▶ _EXERCISE GOAL_: The entries are to be duplicated exactly, though any picture in them must be omitted.

********

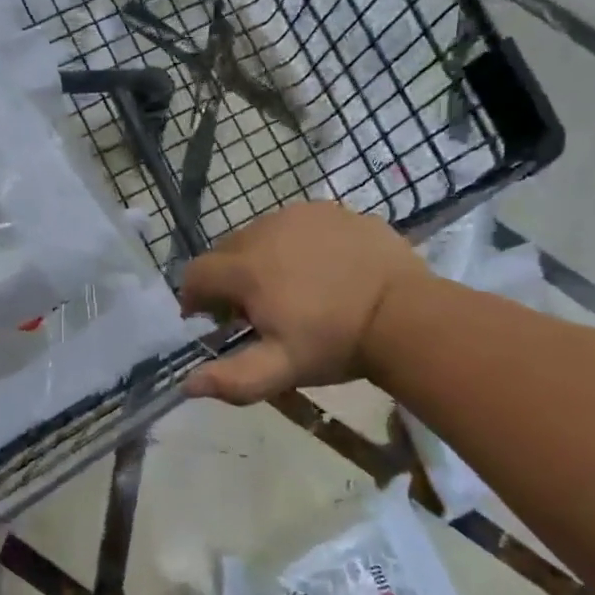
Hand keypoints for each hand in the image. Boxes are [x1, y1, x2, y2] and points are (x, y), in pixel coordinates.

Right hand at [179, 202, 429, 403]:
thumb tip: (187, 384)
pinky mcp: (331, 210)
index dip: (195, 298)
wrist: (407, 314)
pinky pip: (296, 224)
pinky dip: (294, 244)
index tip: (212, 320)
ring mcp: (300, 215)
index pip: (196, 273)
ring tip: (287, 288)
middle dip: (228, 279)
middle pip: (225, 251)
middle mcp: (265, 230)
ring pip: (260, 234)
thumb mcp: (281, 370)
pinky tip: (319, 270)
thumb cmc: (336, 343)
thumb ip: (231, 380)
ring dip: (260, 258)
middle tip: (253, 309)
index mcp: (245, 268)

********

▶ _EXERCISE ANSWER_:
Hand keypoints for each hand in the image. Boxes are [x1, y1, x2, y2] and points are (x, y), in pixel coordinates.

Right hand at [179, 202, 429, 403]:
thumb tip: (187, 384)
pinky mcp: (331, 210)
index dip: (195, 298)
wrist: (407, 314)
pinky pip: (296, 224)
pinky dip: (294, 244)
index tip: (212, 320)
ring mcp: (300, 215)
index pip: (196, 273)
ring tip: (287, 288)
middle dip: (228, 279)
middle pip: (225, 251)
middle mcp: (265, 230)
ring pip: (260, 234)
thumb mcp: (281, 370)
pinky tip: (319, 270)
thumb cmc: (336, 343)
thumb ip: (231, 380)
ring dip: (260, 258)
middle tip: (253, 309)
index mcp: (245, 268)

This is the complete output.